Indeed, turn it around. Take the most Bruce Wayne-like person in our world, a billionaire philanthropist who supports law enforcement and social reform without personally becoming a master martial artist and animal-themed ninja, and put him in the DC Universe. He wouldn't last very long there -- he'd probably be robbed blind by Catwoman or the Penguin or driven out of business by Lex Luthor or gunned down by Intergang within months. And people there might think he was crazy to think he could successfully fight crime without having a secret identity, fighting skills, or some kind of superpowers to protect him against the inevitable retaliation. By their standards, Batman's methods are the saner way to go.
I guess the problem is that most people are more familiar with screen versions of Batman and other superheroes than the comics version, and in most screen versions, the featured superhero is the only one around. Given that, it would seem more eccentric and bizarre. But even so, a lot of those versions of Batman occupy worlds that are crazier than ours -- particularly the Batman of the '66 sitcom and the Batman of the Burton and Schumacher movies. Those were two (three?) very stylized, exaggerated, campy alternative realities full of extreme, flamboyant criminals, so a flamboyant and eccentric approach to fighting crime wasn't such a bad fit. And when Nolan gave us a nominally more naturalistic world (though still one where the physical laws that govern microwaves, nuclear fusion, spinal injury recovery, and the like are quite fanciful), he went to great lengths to explain why adopting the Batman persona was not a delusional act, but a consciously created performance enacted by a rational man in order to achieve a specific purpose.
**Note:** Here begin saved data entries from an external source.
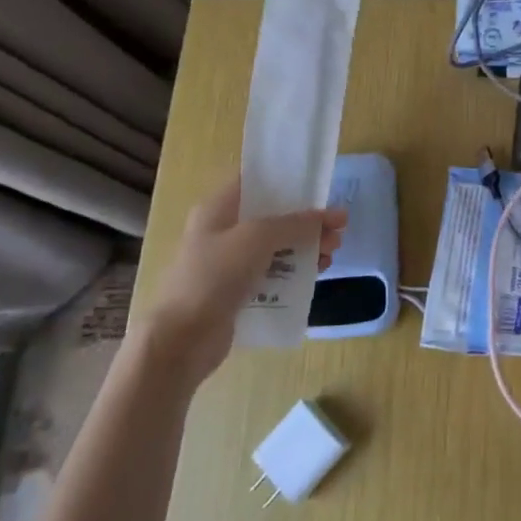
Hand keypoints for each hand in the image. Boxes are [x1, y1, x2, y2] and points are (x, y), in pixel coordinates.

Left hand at [141, 177, 345, 377]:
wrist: (182, 340)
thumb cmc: (214, 276)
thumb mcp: (258, 238)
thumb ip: (296, 223)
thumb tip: (333, 215)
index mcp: (219, 208)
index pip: (255, 181)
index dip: (288, 180)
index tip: (319, 186)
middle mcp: (223, 231)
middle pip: (273, 216)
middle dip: (307, 220)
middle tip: (339, 229)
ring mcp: (230, 263)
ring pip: (276, 246)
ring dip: (306, 246)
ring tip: (333, 254)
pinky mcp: (238, 291)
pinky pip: (273, 273)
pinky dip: (295, 270)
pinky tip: (317, 274)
The juxtaposition of realism in terms of Wayne purchasing Batman equipment or something like that, with the absurd comic book conventions that were necessary to making the story work just came off as awkward sometimes.
Don't get me wrong, I like the Nolan trilogy, I just think they could have toned down the faux-realism.
. You can't recover from a serious spinal injury in a few months by having it punched back into place, and then doing some prison push-ups and sit-ups. The juxtaposition of realism in terms of Wayne purchasing Batman equipment or something like that, with the absurd comic book conventions that were necessary to making the story work just came off as awkward sometimes.
Don't get me wrong, I like the Nolan trilogy, I just think they could have toned down the faux-realism.
Frank Miller's All Star Batman? Yes.